The IPA tasting panel at the end of a lengthy session. L-R, Seann Rooney, Louie Toro and Sam Blackmon. Their standard for a well-made IPA? Do they want to drink it again?
The IPA tasting panel at the end of a lengthy session. L-R, Seann Rooney, Louie Toro and Sam Blackmon. Their standard for a well-made IPA? Do they want to drink it again?

Last week, Beer Run covered the upcoming Track 7 IPA Invitational, an exciting new event that will see some of the best breweries in the West, including local hotshots, vie for supremacy in the most popular category in craft beer.

So I wondered: How does Sacramento stack up? I recruited three of the most devoted beer geeks I know. I poured. They tasted and opined.

When it comes to the craft beer boom in Sacramento, I still hear people say that the beer is better elsewhere. Is that a lingering sense of insecurity? Or is it actually true? The only way to find out is by eliminating the bias of knowing which beer you are sipping and conducting a blind tasting. This was not intended to be comprehensive or definitive. But it did confirm my suspicions about local craft beer.

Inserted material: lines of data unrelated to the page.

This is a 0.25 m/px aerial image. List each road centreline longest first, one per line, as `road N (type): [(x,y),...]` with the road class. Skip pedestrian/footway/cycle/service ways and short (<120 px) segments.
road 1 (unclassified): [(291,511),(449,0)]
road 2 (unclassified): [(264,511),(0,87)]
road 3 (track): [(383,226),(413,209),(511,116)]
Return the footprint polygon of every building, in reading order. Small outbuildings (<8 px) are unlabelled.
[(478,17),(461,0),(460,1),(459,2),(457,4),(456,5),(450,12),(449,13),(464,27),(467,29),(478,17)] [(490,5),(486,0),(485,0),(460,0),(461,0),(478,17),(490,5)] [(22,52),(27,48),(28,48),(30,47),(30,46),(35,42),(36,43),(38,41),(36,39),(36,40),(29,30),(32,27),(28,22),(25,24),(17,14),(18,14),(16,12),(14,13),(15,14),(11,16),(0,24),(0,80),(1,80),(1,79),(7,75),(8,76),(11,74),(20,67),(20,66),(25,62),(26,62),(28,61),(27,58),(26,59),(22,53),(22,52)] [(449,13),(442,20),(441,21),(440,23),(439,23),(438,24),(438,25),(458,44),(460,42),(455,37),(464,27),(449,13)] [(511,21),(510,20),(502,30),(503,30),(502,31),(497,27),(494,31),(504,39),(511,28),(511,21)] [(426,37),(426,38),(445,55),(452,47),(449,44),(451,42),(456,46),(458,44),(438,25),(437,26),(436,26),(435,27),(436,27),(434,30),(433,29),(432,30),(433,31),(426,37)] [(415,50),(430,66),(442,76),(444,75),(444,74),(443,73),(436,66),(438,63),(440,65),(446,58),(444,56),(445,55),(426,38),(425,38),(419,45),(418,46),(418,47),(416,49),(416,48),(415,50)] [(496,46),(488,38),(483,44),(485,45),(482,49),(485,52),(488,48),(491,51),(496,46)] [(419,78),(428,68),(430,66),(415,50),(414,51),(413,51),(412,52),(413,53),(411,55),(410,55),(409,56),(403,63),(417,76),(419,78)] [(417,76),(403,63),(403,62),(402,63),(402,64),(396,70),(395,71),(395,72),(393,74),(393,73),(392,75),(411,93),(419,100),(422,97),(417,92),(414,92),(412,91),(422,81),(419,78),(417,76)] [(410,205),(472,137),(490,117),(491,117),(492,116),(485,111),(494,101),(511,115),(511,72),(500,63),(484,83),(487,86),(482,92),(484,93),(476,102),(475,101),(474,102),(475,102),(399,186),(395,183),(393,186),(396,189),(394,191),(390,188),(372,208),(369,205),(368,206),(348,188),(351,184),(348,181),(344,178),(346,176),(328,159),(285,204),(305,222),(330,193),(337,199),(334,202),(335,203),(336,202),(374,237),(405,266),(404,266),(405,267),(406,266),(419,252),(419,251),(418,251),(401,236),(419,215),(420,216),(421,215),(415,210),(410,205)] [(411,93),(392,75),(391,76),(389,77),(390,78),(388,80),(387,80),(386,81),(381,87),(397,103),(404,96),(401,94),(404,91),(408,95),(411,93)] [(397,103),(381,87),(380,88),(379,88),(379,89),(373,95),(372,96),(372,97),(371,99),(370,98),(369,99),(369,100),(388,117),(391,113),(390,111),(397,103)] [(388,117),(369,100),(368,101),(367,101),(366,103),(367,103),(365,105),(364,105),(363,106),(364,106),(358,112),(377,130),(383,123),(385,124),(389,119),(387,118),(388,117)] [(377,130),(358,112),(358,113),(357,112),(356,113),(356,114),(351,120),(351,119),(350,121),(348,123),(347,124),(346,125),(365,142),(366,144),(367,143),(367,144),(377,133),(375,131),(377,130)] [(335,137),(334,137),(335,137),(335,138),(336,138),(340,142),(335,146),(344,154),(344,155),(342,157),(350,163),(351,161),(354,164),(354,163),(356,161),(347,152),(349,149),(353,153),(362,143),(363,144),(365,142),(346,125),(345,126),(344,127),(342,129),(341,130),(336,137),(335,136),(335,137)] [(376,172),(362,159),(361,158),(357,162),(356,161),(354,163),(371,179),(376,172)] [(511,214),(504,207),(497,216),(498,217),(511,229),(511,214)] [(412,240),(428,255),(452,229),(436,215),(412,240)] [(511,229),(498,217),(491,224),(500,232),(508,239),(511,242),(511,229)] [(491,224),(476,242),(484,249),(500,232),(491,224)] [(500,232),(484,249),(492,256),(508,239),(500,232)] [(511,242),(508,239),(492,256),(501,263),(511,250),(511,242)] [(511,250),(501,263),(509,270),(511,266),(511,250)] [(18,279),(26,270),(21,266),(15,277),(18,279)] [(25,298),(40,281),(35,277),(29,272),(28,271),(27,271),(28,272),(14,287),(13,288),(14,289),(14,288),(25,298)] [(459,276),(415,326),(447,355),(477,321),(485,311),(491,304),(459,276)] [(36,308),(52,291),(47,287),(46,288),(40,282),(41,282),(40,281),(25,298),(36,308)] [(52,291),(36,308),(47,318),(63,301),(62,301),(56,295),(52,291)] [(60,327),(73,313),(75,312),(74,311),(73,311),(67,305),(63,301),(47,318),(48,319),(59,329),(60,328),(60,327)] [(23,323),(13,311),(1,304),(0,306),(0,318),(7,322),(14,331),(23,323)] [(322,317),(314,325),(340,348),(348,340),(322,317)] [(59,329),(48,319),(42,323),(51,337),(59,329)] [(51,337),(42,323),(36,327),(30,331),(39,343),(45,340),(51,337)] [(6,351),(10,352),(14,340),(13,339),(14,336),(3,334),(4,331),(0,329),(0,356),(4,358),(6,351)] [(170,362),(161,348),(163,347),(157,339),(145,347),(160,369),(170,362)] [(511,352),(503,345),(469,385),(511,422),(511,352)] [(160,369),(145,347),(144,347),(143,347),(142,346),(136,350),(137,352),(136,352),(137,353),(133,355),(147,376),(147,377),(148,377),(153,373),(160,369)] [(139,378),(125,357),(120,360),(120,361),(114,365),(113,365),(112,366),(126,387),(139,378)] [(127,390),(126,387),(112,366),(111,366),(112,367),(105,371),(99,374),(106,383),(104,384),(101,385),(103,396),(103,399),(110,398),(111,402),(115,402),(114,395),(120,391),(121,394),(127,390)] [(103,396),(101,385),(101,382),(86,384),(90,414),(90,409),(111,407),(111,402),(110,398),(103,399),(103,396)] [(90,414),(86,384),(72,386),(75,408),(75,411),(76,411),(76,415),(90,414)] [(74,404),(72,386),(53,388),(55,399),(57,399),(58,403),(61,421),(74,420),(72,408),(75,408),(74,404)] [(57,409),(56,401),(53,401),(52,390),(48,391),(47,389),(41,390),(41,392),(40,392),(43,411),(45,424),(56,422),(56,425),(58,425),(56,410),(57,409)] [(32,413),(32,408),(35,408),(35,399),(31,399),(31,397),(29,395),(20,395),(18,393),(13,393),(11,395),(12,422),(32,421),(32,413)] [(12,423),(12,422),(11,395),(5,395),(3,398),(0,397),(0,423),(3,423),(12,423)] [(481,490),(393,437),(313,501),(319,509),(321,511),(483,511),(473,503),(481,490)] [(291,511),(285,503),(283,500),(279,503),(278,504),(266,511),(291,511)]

To make things interesting, I slipped in some of the biggest names in the India pale ale category: Lagunitas, Sierra Nevada and Stone. Additionally, we tasted IPAs from Device, Jack Rabbit, Rubicon, Knee Deep, New Glory, Track 7 and Sudwerk. I threw in an esoteric ringer by the Crux Fermentation Project in Bend, Ore., just to keep the tasters on their toes.

If the beers didn’t pass muster, sometimes freshness was to blame. It is fast becoming industry standard to put “best by” dates on IPAs. At least one of the IPAs was clearly battling old age. I actually went to that brewery a few days later for confirmation, and the IPA on tap was significantly better than the bottle at the tasting. If you’re a consumer, ask your favorite brewery to date its IPAs and pale ales. The beers whose freshness was in question were not contending for the top spot.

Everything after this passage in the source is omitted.